Generate Ssh Key Windows

  1. Generate a new public key and private key for the new user account, as described in the Create an SSH key section.

    [AZURE.NOTE] The private key should either be generated on a client that the user will use to connect to the cluster, or securely transferred to such a client after creation.

  2. From an SSH session to the cluster, add the new user with the following command:

    This will create a new user account, but will disable password authentication.

  3. Create the directory and files to hold the key by using the following commands:

  4. When the nano editor opens, copy and paste in the contents of the public key for the new user account. Finally, use Ctrl-X to save the file and exit the editor.

  5. Use the following command to change ownership of the .ssh folder and contents to the new user account:

  6. You should now be able to authenticate to the server with the new user account and private key.
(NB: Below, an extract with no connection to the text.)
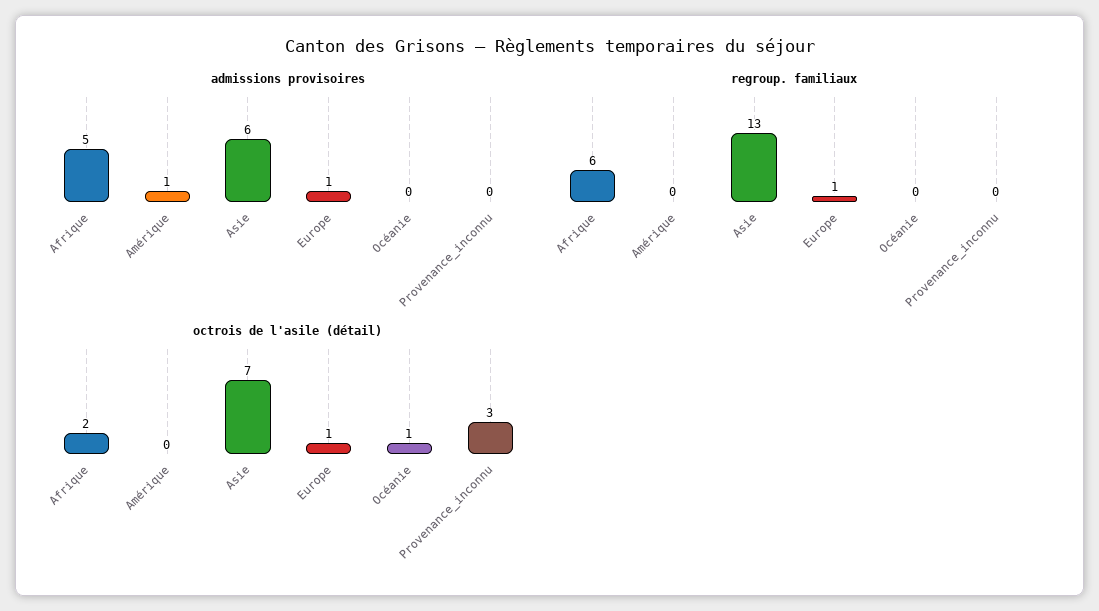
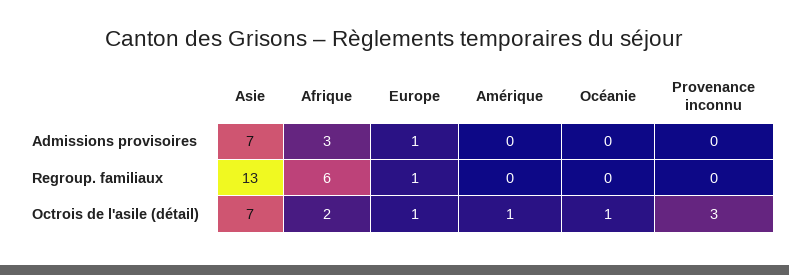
admissions provisoires, Afrique: 5 -> 3
admissions provisoires, Amérique: 1 -> 0
admissions provisoires, Asie: 6 -> 7
octrois de l'asile (détail), Amérique: 0 -> 1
Command To Generate Ssh Key In Hadoop Data

##SSH tunneling

Hadoop Commands In Unix

SSH can be used to tunnel local requests, such as web requests, to the HDInsight cluster. The request will then be routed to the requested resource as if it had originated on the HDInsight cluster headnode.

[AZURE.IMPORTANT] An SSH tunnel is a requirement for accessing the web UI for some Hadoop services. For example, both the Job History UI or Resource Manager UI can only be accessed using an SSH tunnel.

For more information on creating and using an SSH tunnel, see Use SSH Tunneling to access Ambari web UI, ResourceManager, JobHistory, NameNode, Oozie, and other web UI's.

##Next steps

Now that you understand how to authenticate by using an SSH key, learn how to use MapReduce with Hadoop on HDInsight.